Replacing an 11.6GB Parquet file every 5 minutes strikes me as a bit wasteful. I would probably use Apache Iceberg here.

It's not doing that. If you look at the repository, it's adding a new commit with tiny parquet files every 5 minutes. This recent one only was a 20.9 KB parquet file: https://huggingface.co/datasets/open-index/hacker-news/commi... and the ones before it were a median of 5 KB: https://huggingface.co/datasets/open-index/hacker-news/tree/...

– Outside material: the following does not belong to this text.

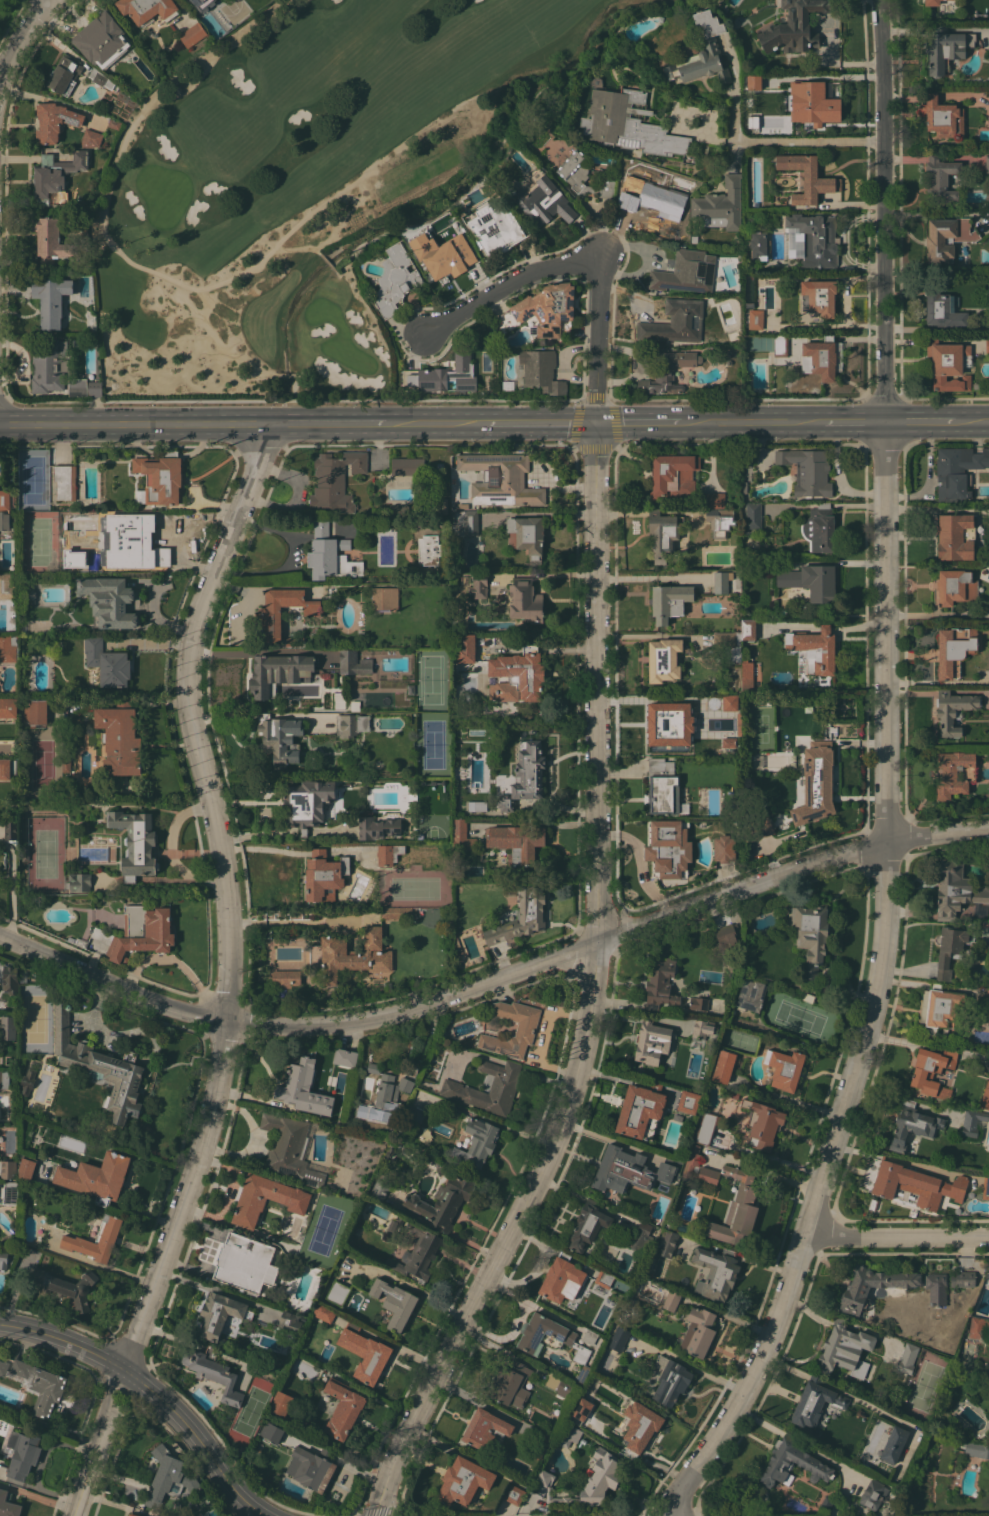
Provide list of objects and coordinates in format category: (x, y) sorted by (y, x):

The bigger concern is how large the git history is going to get on the repository.

"The dataset is organized as one Parquet file per calendar month, plus 5-minute live files for today's activity. Every 5 minutes, new items are fetched from the source and committed directly as a single Parquet block. At midnight UTC, the entire current month is refetched from the source as a single authoritative Parquet file, and today's individual 5-minute blocks are removed from the today/ directory."

So it's not really one big file getting replaced all the time. Though a less extreme variation of that is happening day to day.

  • Parquet is a very efficient storage approach. Data interfaces tend to treat paths as partitions, if logical.

Was thinking the same thing. probably once a day would be more than enough. if you really want a minute by minute probably a delta file from the previous day should be more than enough.